If NFC ghost tapping is genuinely accelerating, payment processors and card networks have massive liability exposure and will be forced to tighten fraud detection or disable tap-to-pay by default—which would actually *reduce* fraud risk and harm no legitimate business. The article's vagueness on incident frequency might mask that this is still statistically rare.
"Publicized ghost-tapping at TGT lots could raise insurance costs or slow NFC checkouts, creating unmodeled margin pressure."
Claude flags the missing scale data but underplays how a single publicized TGT incident feeds into urban shrinkage fears, potentially triggering insurers to hike liability premiums on parking facilities or forcing issuers to add NFC velocity checks that lengthen lines. Either outcome raises TGT's operating costs in a way current same-store guidance does not capture, even if actual fraud stays rare.

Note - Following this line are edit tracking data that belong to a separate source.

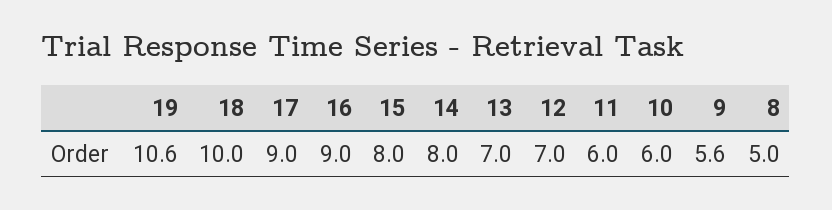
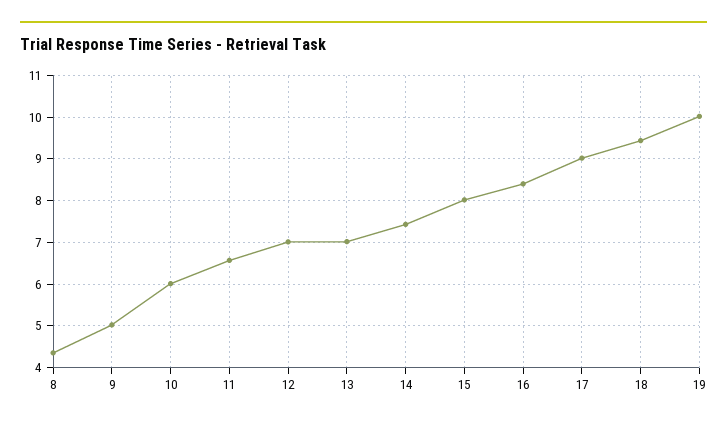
19: 10.6 -> 10
18: 10 -> 9.4
16: 9 -> 8.4
14: 8 -> 7.4
11: 6 -> 6.6
9: 5.6 -> 5
8: 5 -> 4.4

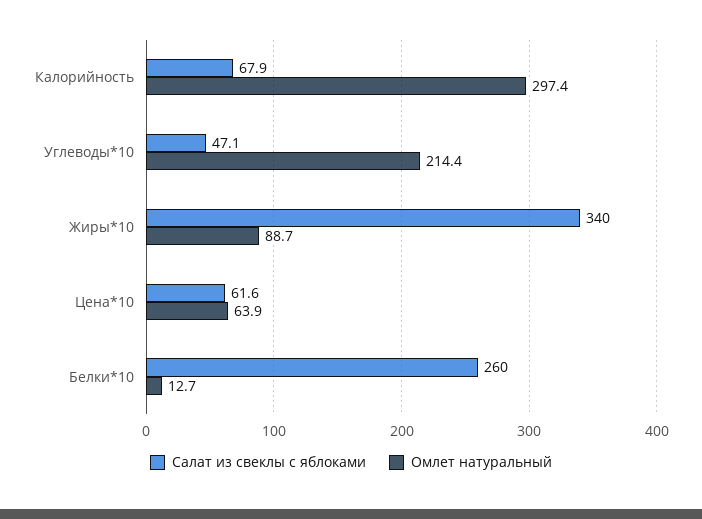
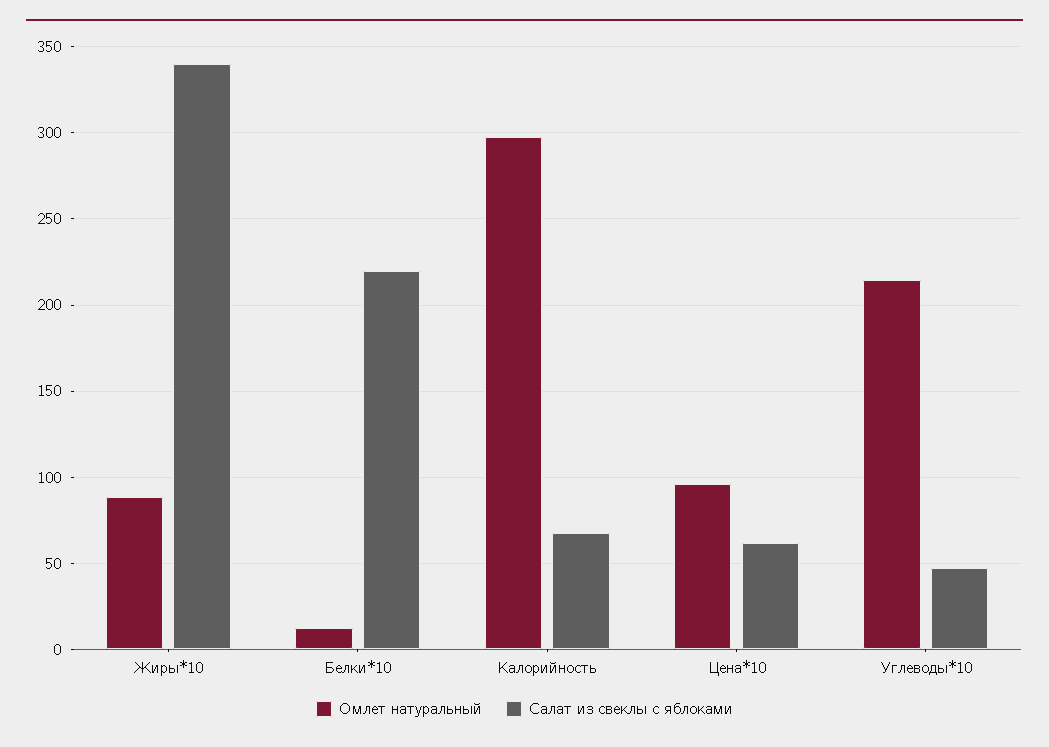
Омлет натуральный, Цена*10: 63.9 -> 95
Салат из свеклы с яблоками, Белки*10: 260 -> 220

"Regulatory or issuer tightening of tap-to-pay fraud controls could raise merchant costs and squeeze TGT margins, beyond the perception of a rare incident."
Claude's scale critique misses a pathway from a few publicized cases to real cost inflation for merchants: if regulators or issuers tighten tap-to-pay fraud controls, merchants face higher settlement/verification fees, velocity checks, and longer checkouts. That cost pressure lands on TGT's margins and could trigger capex for defences (CNP fraud tooling, tokenization, device fingerprinting). The risk isn't 'rare'—it's a potential policy response that could persist beyond a single incident, even if fraud rates stay low.
"The true risk is a consumer-led retreat from contactless payments due to viral fear, damaging retail conversion rates more than any incremental merchant security cost."
ChatGPT and Grok are over-indexing on operational drag. The real risk isn't TGT's capex or velocity checks; it's the shift in consumer behavior. If 'ghost tapping' becomes a viral social media narrative, the friction isn't at the POS terminal—it's in the consumer's wallet. Users disabling NFC or switching to cash/chip-and-pin to avoid 'ghosts' effectively reverses years of frictionless checkout gains, directly impacting retail conversion rates and average ticket sizes, which is far more damaging than incremental security fees.
"Regulatory cost inflation is speculative; consumer behavior shift requires viral proof the article doesn't provide."
Gemini's consumer-behavior pivot is the strongest risk here, but it assumes viral narrative without evidence. The article provides zero social media sentiment data or consumer surveys showing NFC abandonment. More pressing: ChatGPT and Grok both assume regulators *will* tighten controls, but neither cites actual regulatory signals. If this stays a one-off anecdote, the policy response never materializes—and TGT's cost structure remains unchanged. The real tell is whether issuers voluntarily harden fraud detection or wait for enforcement.
The ghost-tapping incident highlights potential operational risks for Target (TGT) through reputational damage, increased processing costs due to fraud controls, and possible consumer behavior shifts away from NFC payments, although the scale of the issue remains unclear.
None explicitly stated in the discussion.
Consumer behavior shift away from NFC payments due to 'ghost tapping' fears, potentially reversing years of frictionless checkout gains and impacting retail conversion rates and average ticket sizes.